En résumé, je souhaiterais formuler les recommandations suivantes en vue d'améliorer la sécurité sanitaire des aliments :

  1. Les stratégies en matière de sécurité sanitaire des aliments devraient être fondées sur les risques, en accordant la priorité aux mesures susceptibles de réduire au minimum les cas de maladies d'origine alimentaire.
  2. Il faudrait améliorer et renforcer le suivi et la notification des cas de maladies d'origine alimentaire afin de mieux cerner les priorités en matière de contrôle alimentaire fondé sur les risques et d'améliorer les mesures correctives.
  3. Il conviendrait d'adopter une approche intégrée, pluridisciplinaire en matière de sécurité sanitaire des aliments, couvrant l'ensemble de la chaîne de production, de transformation et de distribution des aliments, ce qui suppose de renforcer le contrôle des aliments pour animaux et d'autres éléments de la production primaire.

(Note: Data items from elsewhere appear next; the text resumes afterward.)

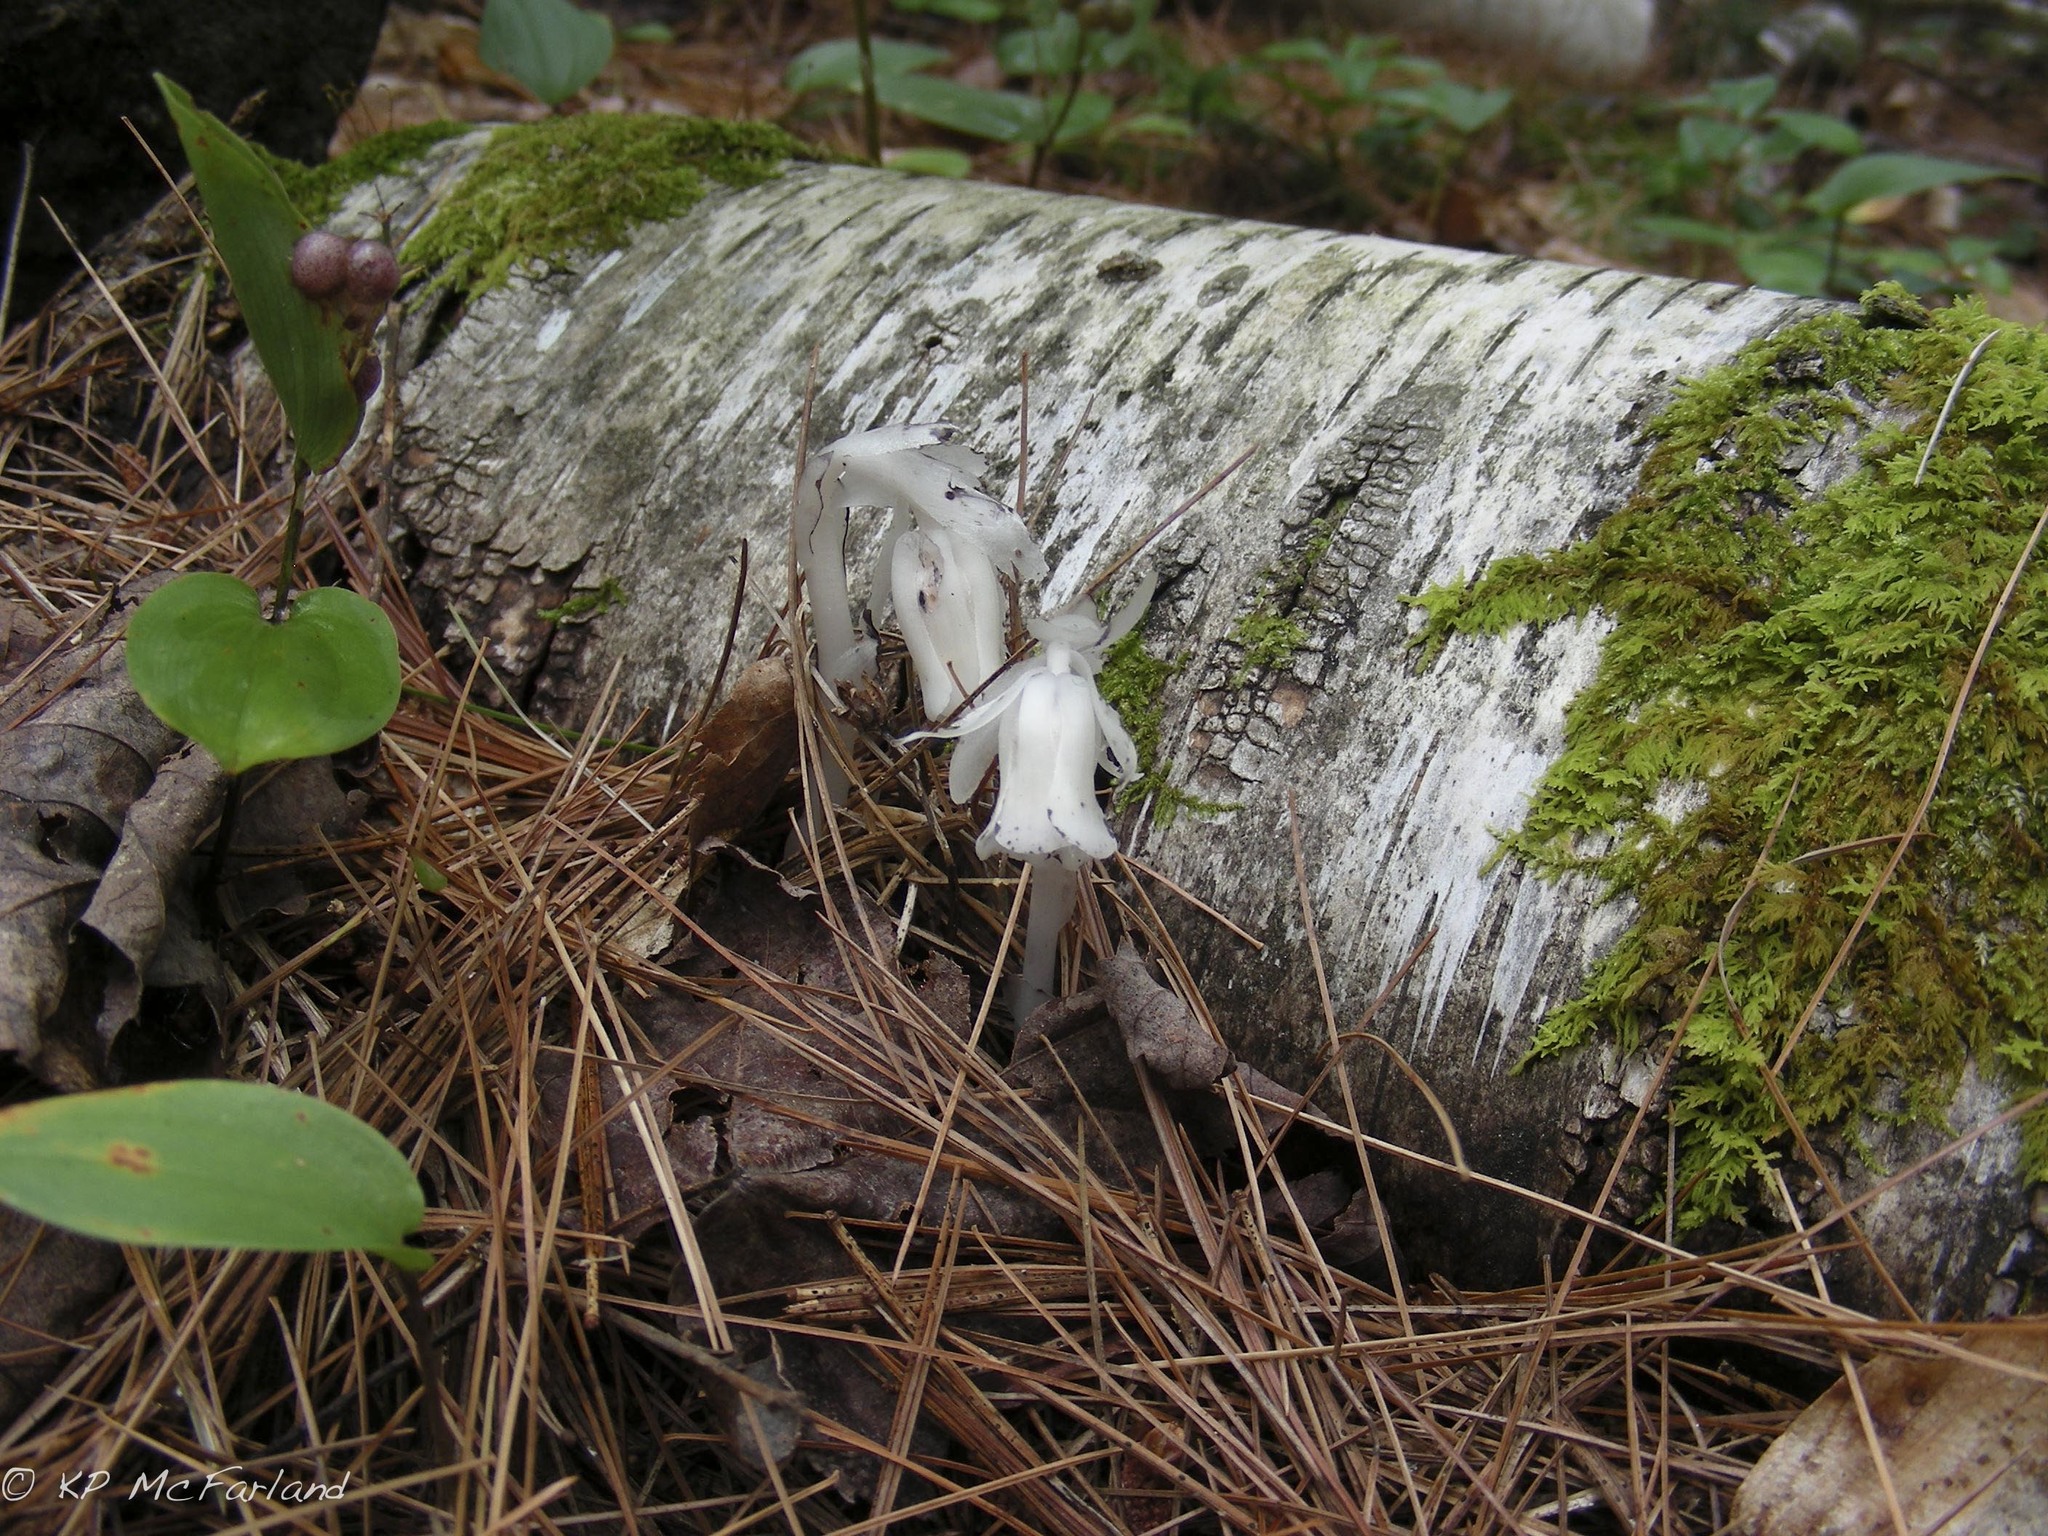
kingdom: Plantae
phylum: Tracheophyta
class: Magnoliopsida
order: Ericales
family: Ericaceae
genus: Monotropa
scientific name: Monotropa uniflora
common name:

  4. Les producteurs, les transformateurs et les distributeurs devraient utiliser des systèmes de contrôle internes fondés sur l'approche HACCP.

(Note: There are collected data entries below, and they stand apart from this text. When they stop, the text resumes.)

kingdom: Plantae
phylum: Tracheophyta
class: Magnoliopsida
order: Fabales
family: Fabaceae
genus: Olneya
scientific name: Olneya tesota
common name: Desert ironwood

  5. En vue de diminuer le risque de contamination des aliments, il conviendrait d'adopter une approche préventive traitant les problèmes à la source si possible.
  6. L'inspection des viandes devrait être modernisée pour mieux tenir compte des risques.
  7. Les résultats des inspections et des autres activités de contrôle des aliments devraient être rendus publics.
  8. Il faudrait améliorer la formation du personnel de la restauration et l'éducation des consommateurs en matière d'hygiène alimentaire.
  9. Il faudrait renforcer la collaboration aux niveaux local, national et international entre les organes responsables de la sécurité sanitaire des aliments et les responsables de la protection de l'environnement et du contrôle de la pollution.
  10. Pour diminuer le risque de crises graves liées à la salubrité des aliments, les autorités de surveillance des aliments devraient affecter des ressources à la détection des nouveaux risques.

Références

  1. Gestion des risques et salubrité des aliments. Rapport d'une consultation mixte FAO/OMS, Rome (Italie), 27-31 janvier 1997. Étude FAO Alimentation et nutrition 65, FAO, Rome, 1997.
  2. Zoonoses in Sweden, up to and including 1999. Ed. H. Wahlström. National Veterinary Institute, Uppsala, Suède, 2001.